What I do know is that my grandparents lived in Shanghai in the 1920s. My grandfather navigated boats along the Yangtze River for a petroleum company. He would be absent for weeks at a time, leaving my grandmother in their home in the International Settlement. They had married after a short romance aboard the ship they both took from Australia to Hong Kong. My grandmother, an independently-minded woman for her day, dramatically rode a motorbike from her small country town in northern NSW, to Sydney where she boarded the boat for Hong Kong and adventure. My grandfather stepped in as her protector from the unwanted advances of other men on the ship and they fell in love. I grew up hearing these stories, but I wanted more.
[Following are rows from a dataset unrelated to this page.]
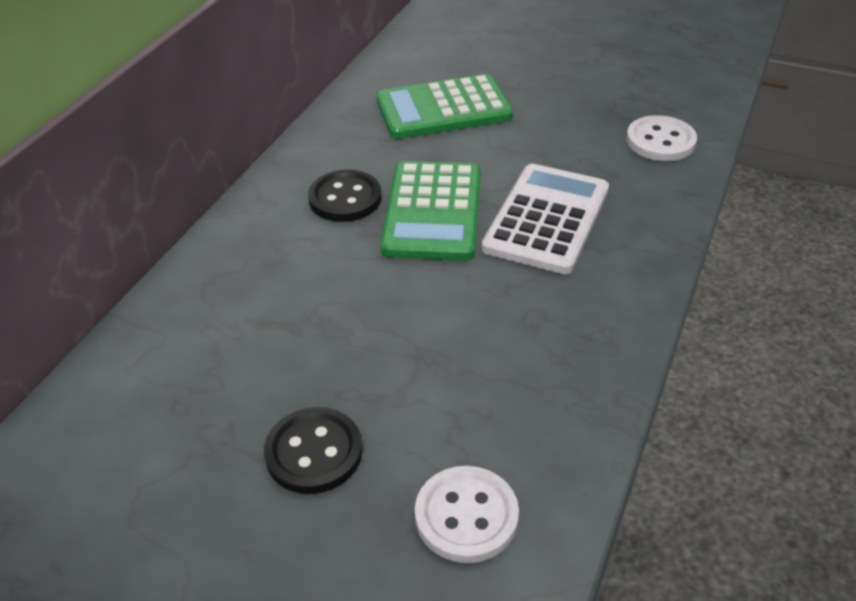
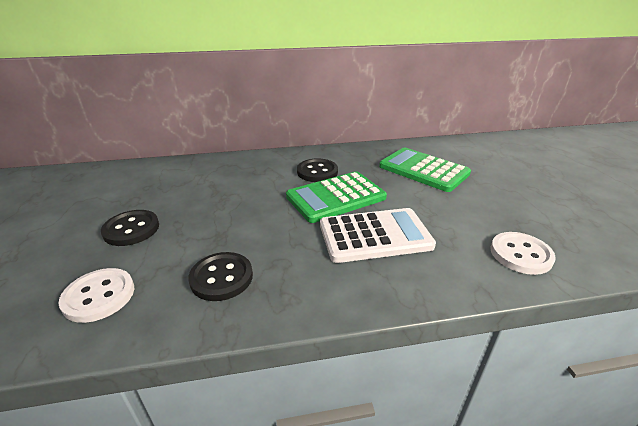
camera: 55 degrees right, 10 degrees down
(522, 380) = (221, 278): none -> black button

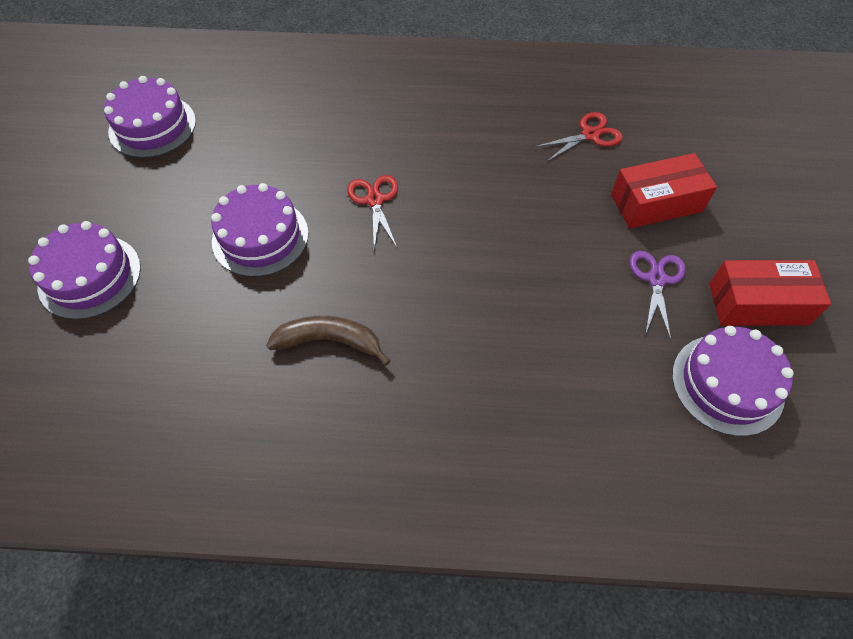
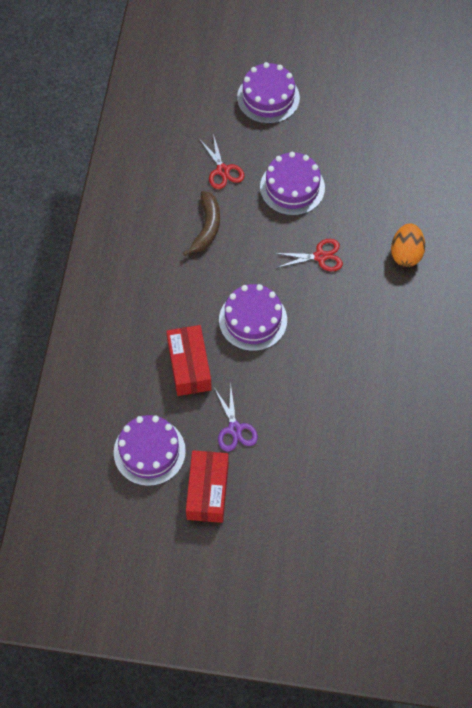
camera: 95 degrees right, 5 degrees up
(152, 126) = (401, 116): purple cake -> purple cake (253, 320)
(365, 117) = (406, 254): none -> orange egg
(590, 135) = (380, 413): red scissors -> red scissors (222, 170)
(656, 203) = (305, 446): red box -> red box (189, 366)
(656, 279) = (234, 429): purple scissors -> purple scissors turned 60 degrees clockwise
Needless to say, my time has not been otherwise idly spent. Just like my grandmother, I left my hometown of Sydney to explore the world, settling in London for 10 years where I trained and worked as a journalist for The Financial Times Group and the BBC. I returned to Australia when my son was a toddler, as a single mother in need of the support of my family and the sunshine for my son. I picked up my career with News Limited and the SBS before remarrying and having my two beautiful daughters, whose arrival gave me the chance to break from work and write.
I’m a single mother again; my grandmother’s independent streak runs strong it seems. My son is a grown man, living back in London where he was born and I’m raising two girls as best I can.
I decided that the lost memory my grandmother unwittingly shared with me in the nursing home all those years ago, was a Shanghai memory. The story I chose to write was always going to be an exploration of that fascinating family kernel.
My grandmother is the inspiration for The Shanghai Wife, which is a book of fiction, born of an unforgettable memory.